Des méthodes statistiques avancées ont été utilisées pour corriger les biais, mais certains facteurs non mesurés pourraient encore influencer les résultats.
Recommandations aux patients
Sur la base de ces résultats, les chercheurs formulent les recommandations suivantes :
- Ne commencez pas l'aspirine uniquement pour la prévention du cancer : Bien que prometteurs, les résultats doivent être pondérés par les risques (saignements) pour les personnes en bonne santé.
- Discutez de l'usage de l'aspirine avec votre médecin : Si vous prenez déjà de l'aspirine à faible dose pour la santé cardiaque, abordez ces implications cancérologiques lors de votre prochaine consultation.
-
Privilégiez les stratégies de prévention éprouvées : Concentrez-vous sur :
- Le dépistage régulier (coloscopies, mammographies)
- L'arrêt du tabac
- Le maintien d'un poids santé
- La modération de la consommation d'alcool
- Surveillez la santé mammaire : Les femmes sous aspirine à long terme devraient être particulièrement vigilantes quant au dépistage du cancer du sein.

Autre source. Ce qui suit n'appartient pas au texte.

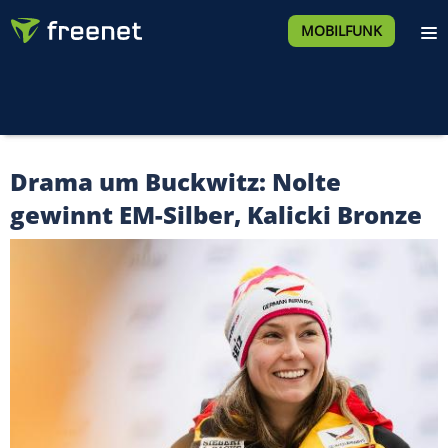
MOBILFUNK
Drama um Buckwitz: Nolte
gewinnt EM-Silber, Kalicki Bronze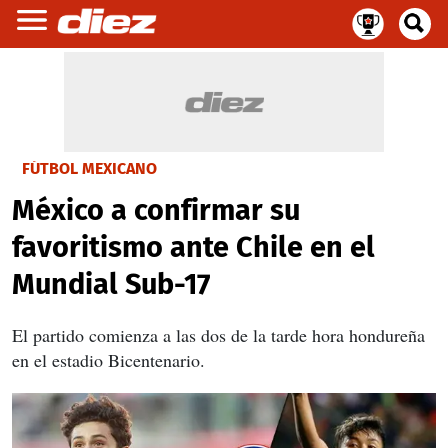
FÚTBOL MEXICANO
México a confirmar su
favoritismo ante Chile en el
Mundial Sub-17
El partido comienza a las dos de la tarde hora hondureña
en el estadio Bicentenario.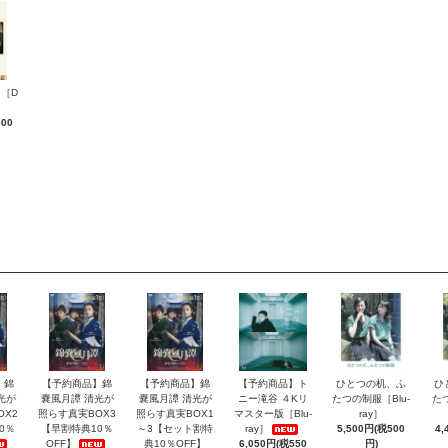
［D
500
】錦
【予約商品】錦
【予約商品】錦
【予約商品】ト
ひとつの机、ふ
ひ
光が
嚢風月譚 清光が
嚢風月譚 清光が
ニー滝谷 ４Kリ
たつの制服［Blu-
た
OX2
照らす真実BOX3
照らす真実BOX1
マスター版［Blu-
ray］
0％
【早割特典10％
～3【セット割特
ray］
5,500円(税500
4,
OFF】
典10％OFF】
6,050円(税550
円)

- Attendez des directives supplémentaires : De grands essais randomisés spécifiques aux populations asiatiques sont nécessaires avant de modifier les recommandations médicales.
Les chercheurs soulignent que l'aspirine ne doit pas remplacer les dépistages standards, même pour les cancers à risque réduit. Les bénéfices pour le cancer colorectal, par exemple, n'éliminent pas la nécessité des coloscopies.
Informations sur la source
Article de recherche original : Utilisation à long terme de l'aspirine à faible dose pour la prévention du cancer : une étude de cohorte populationnelle de 10 ans à Hong Kong
Auteurs : Kelvin K.F. Tsoi, Jason M.W. Ho, Felix C.H. Chan, Joseph J.Y. Sung
Journal : International Journal of Cancer (Volume 145, Numéro 2)
Date de publication : 15 juillet 2019
DOI : 10.1002/ijc.32083
Cet article adapté aux patients repose sur une recherche évaluée par des pairs et conserve toutes les données, résultats et analyses statistiques originales de l'étude. Il a été développé pour représenter environ 70 % de la longueur de l'article original, afin d'assurer une couverture complète tout en améliorant l'accessibilité.